Once you find the line with "kindness, brotherhood, and" in the data below, transcribe exactly each line from there to the line with "Date of Birth: 7th May, 1994", inclusive, and nothing else. Drop the pictures.

━━━━━━━━━━

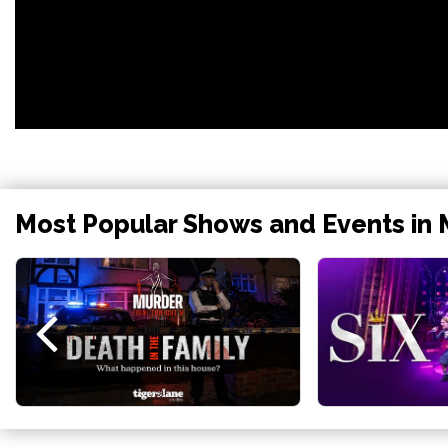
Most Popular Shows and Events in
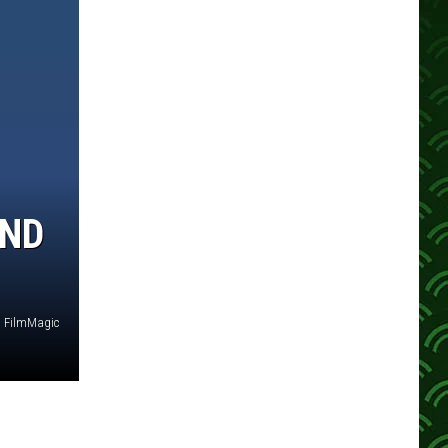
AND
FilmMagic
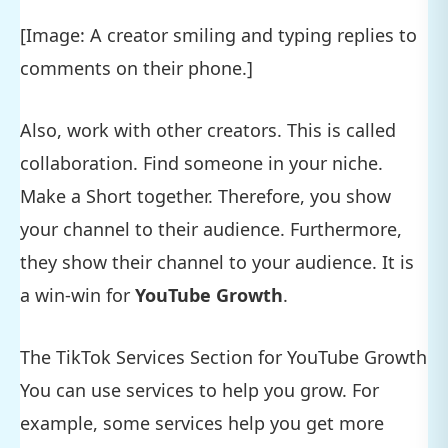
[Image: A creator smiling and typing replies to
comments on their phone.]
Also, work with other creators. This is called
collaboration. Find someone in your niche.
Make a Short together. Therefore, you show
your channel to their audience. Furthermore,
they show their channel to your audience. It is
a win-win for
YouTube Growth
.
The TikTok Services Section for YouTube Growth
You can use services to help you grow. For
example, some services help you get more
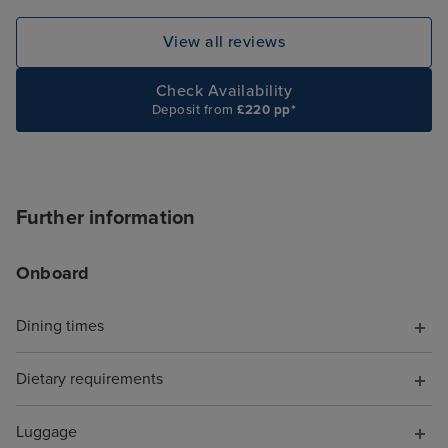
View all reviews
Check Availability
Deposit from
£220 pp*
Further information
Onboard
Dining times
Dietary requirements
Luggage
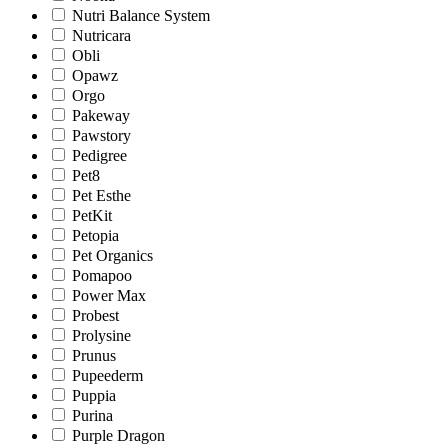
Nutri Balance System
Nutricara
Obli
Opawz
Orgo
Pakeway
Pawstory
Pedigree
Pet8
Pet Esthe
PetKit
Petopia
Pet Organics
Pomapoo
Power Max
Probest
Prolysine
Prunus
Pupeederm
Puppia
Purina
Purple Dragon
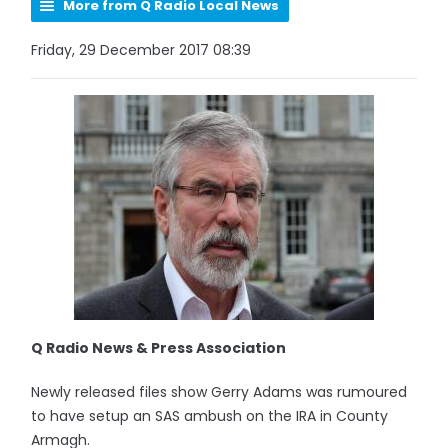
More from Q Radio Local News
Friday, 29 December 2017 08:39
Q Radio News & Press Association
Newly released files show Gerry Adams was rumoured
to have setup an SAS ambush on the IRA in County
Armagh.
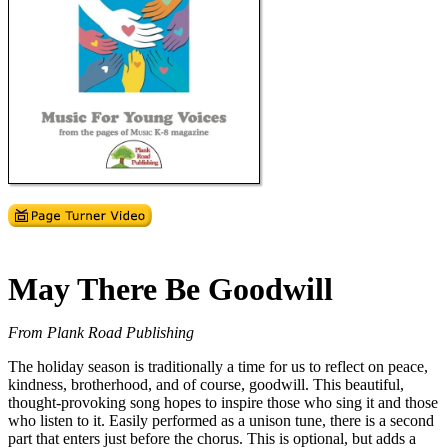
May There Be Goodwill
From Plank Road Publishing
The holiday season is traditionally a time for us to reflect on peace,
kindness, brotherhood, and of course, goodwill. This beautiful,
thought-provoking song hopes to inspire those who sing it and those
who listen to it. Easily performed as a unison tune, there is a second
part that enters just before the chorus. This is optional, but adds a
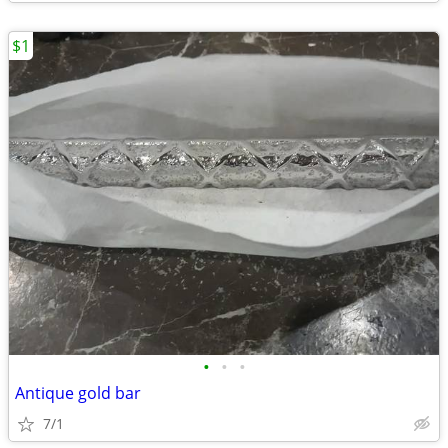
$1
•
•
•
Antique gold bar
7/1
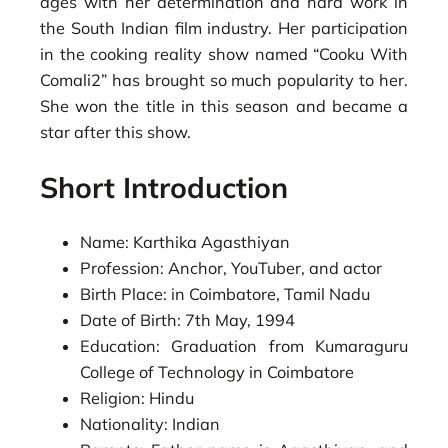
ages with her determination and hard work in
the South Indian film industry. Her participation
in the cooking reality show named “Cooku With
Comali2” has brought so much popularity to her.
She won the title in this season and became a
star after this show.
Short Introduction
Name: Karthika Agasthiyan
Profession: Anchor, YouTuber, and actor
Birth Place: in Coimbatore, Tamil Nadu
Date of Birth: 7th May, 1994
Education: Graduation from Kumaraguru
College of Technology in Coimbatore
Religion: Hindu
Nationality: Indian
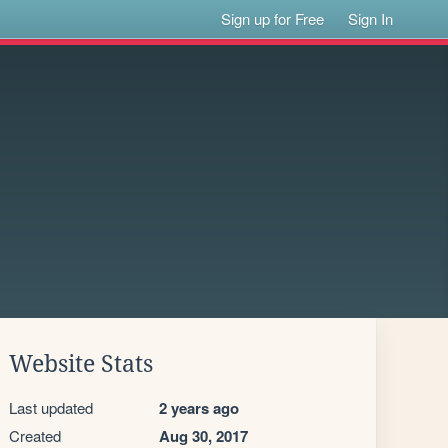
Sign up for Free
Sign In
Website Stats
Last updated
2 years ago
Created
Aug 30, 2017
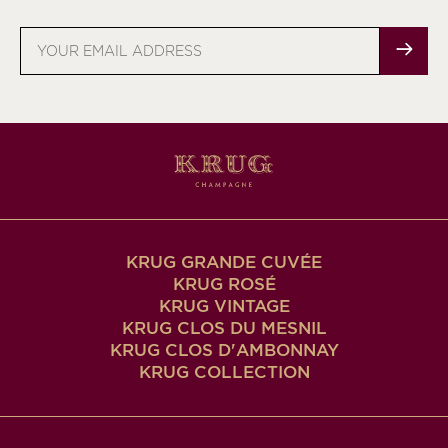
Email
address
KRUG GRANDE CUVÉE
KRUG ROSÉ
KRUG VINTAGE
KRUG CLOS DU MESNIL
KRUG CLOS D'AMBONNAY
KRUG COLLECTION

━━━━━━━━━━

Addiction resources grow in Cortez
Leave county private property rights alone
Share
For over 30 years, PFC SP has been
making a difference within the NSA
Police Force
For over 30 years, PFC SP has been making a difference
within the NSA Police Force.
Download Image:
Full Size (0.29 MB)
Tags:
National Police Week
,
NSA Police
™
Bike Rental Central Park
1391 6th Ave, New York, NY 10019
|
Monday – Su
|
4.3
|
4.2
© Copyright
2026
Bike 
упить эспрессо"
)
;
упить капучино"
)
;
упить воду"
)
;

━━━━━━━━━━

● Your response
kindness, brotherhood, and of course, goodwill. This beautiful,
thought-provoking song hopes to inspire those who sing it and those
who listen to it. Easily performed as a unison tune, there is a second
part that enters just before the chorus. This is optional, but adds a
$1
•
•
•
Antique gold bar
7/1
ages with her determination and hard work in
the South Indian film industry. Her participation
in the cooking reality show named “Cooku With
Comali2” has brought so much popularity to her.
She won the title in this season and became a
star after this show.
Short Introduction
Name: Karthika Agasthiyan
Profession: Anchor, YouTuber, and actor
Birth Place: in Coimbatore, Tamil Nadu
Date of Birth: 7th May, 1994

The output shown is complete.